The Belgian, who was appointed to his role by the WHO Executive Board on 1 February this year, has said that the outbreak can be managed with localised lockdowns and that he doesn’t expect a return to national level restrictions.
“The day we are going to conquer the pandemic is not necessarily the vaccine. It is when we learn to live with the pandemic, and that can be tomorrow,” Kluge told Sky News as reported by Reuters.

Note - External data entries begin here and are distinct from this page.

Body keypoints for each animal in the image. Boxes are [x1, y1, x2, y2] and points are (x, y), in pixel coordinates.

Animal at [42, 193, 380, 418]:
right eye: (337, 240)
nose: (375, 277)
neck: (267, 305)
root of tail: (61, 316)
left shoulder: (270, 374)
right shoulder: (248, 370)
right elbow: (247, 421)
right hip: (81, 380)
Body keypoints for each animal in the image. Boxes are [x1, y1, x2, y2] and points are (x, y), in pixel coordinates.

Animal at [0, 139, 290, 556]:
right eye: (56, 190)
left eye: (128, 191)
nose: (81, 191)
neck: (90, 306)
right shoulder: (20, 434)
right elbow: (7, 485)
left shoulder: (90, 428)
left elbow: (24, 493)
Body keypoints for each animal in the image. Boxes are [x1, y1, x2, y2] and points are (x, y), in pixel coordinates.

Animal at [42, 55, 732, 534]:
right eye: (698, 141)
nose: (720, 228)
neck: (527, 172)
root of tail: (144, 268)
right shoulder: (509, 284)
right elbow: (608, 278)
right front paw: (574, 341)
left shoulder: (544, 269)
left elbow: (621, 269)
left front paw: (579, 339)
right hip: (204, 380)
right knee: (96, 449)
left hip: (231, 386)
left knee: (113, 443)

He also said that he doesn’t expect that wholesale lockdowns will be necessary to avoid a second wave of infections, when asked what kind of response he would be expecting in the coming months.

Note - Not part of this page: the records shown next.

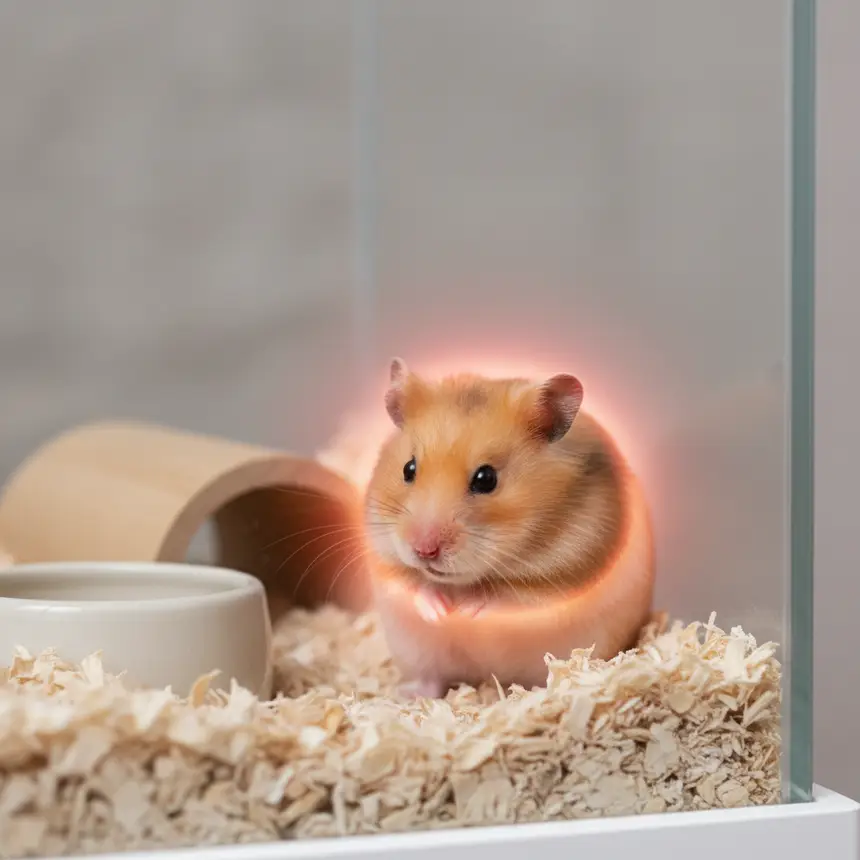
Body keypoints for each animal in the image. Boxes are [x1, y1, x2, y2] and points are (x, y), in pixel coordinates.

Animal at [363, 358, 655, 698]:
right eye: (408, 469)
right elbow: (409, 582)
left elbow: (511, 594)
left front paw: (465, 610)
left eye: (486, 478)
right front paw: (439, 611)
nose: (424, 550)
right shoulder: (382, 555)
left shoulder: (573, 568)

“I’m optimistic, but we cannot exclude localised lockdowns,” he said.
Europe was one of the worst affected regions in the early stages of the COVID-19 outbreak, with Spain, Italy, France and the United Kingdom being hit the hardest. However, the rate of infection slowed significantly to the point where lockdown restrictions were eased and even international travel within EU borders has resumed. However, despite a rise in cases after lockdown restrictions were partially lifted, the various nations in the continent’s healthcare systems have managed to handle the influx of patients. As of yesterday, there are just over a million active cases on the entire continent and most nations have seen their cumulative cases curves flatten – with the notable exception of Russia, whose total cases now exceed one million infections.
It remains to be seen whether the strategy in Europe proves effective in terms of both healthcare and economic outcomes, but Kluge’s predictions seem to shed light on what is to come for developed nations around the world.
Out of 25 million cases of coronavirus around the world, the European continent accounts for ±3,589,467 (±14%), which includes Russia’s 1,000,048 cases. The population of Europe is estimated to be ±747,714,389 (±10% of the global population).